Any help is appreciated.

xuzhg commented 7 months ago

The error message 'The complex type System.Collections.Generic.IEnumerable``1[...] has no settable properties. shows you have 'IEnumerable`1' as complex type. This is not a POCO (Plain Old CLR/Class Objects). You should use POCO class model. See https://learn.microsoft.com/en-us/odata/client/using-poco-classes

MrtnSys commented 7 months ago

Oh man, I have found it, thanks to your suggestion. In my Project I have added some partial classes according to some classes in ODataService.cs generated from Metadata.xml, to attach some additional information.

And in the problematic class there is one Property "MyClassList" which defines the IEnumerable and has no setter.

public partial class Product
{
        public IEnumerable<MyClass> MyClassList
        {
            get
            {
                .....
            }
        }
}

But this is implemented since we use OData V2 and Package "Microsoft.Data.OData v5.8.5" which had no problem with the missing setter.

So I tried to add the [JsonIgnore] and [NotMapped] Attribute to the Property "MyClassList" to stop the OData Client from accessing it, but neither of them worked. Setting the Property to private and removing it's usage solves the problem, but I need it public. So I will have a look what I can do.

habbes commented 7 months ago

@MrtnSys I'm curious what is the use case of this property. Is it a property that's not part of the CSDL model?
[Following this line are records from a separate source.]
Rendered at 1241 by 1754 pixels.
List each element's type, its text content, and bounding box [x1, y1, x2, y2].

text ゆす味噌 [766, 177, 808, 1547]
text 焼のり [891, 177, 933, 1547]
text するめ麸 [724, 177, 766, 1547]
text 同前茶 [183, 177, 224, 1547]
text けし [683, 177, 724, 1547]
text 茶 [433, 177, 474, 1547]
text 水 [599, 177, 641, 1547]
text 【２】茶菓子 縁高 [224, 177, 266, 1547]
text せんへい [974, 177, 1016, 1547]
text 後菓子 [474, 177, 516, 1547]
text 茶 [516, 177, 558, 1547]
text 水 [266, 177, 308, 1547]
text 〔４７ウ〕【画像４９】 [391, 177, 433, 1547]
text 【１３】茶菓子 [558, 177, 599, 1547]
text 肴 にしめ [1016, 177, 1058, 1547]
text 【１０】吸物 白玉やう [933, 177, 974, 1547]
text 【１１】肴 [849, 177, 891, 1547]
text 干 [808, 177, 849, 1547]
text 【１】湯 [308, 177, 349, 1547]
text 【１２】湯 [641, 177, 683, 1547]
Something you don't want OData to track?

gathogojr commented 7 months ago

@MrtnSys Confirmed that an exception is thrown if a property of type IEnumerable<T> is declared in the partial class - even when no declared or dynamic property with a similar name is returned by the service.

Exception message:

'The complex type 'System.Collections.Generic.IEnumerable`1[T]' has no settable properties.'.

The workaround is to declare the property as IList<T>, List<T>, Collection<T>, ObservableCollection<T>, etc - just not IEnumerable<T>!

cc. @xuzhg @habbes

MrtnSys commented 7 months ago

I'm curious what is the use case of this property. Is it a property that's not part of the CSDL model? Something you don't want OData to track?

@habbes Since the generated ODataService.cs implements INotifyPropertyChanged, I have bound the results of the queries directly to the UI. And with additional properties in a partial class I can provide additional or formatted information to the UI based on the objects data. It's although a good way not having to use an UI-converter for formatting the data. So these properties do not need to be tracked. And from my experience with serializers their behaviour is that they ignore properties without setters, which has worked that way in "Microsoft.Data.OData v5.8.5" or known Json-Serializers.

And thanks for providing the workaround @gathogojr.

joecarl commented 7 months ago

I feel like there should be an attribute to prevent the materializer from setting unwanted properties. Something similar to [IgnoreClientProperty] but in the opposite direction.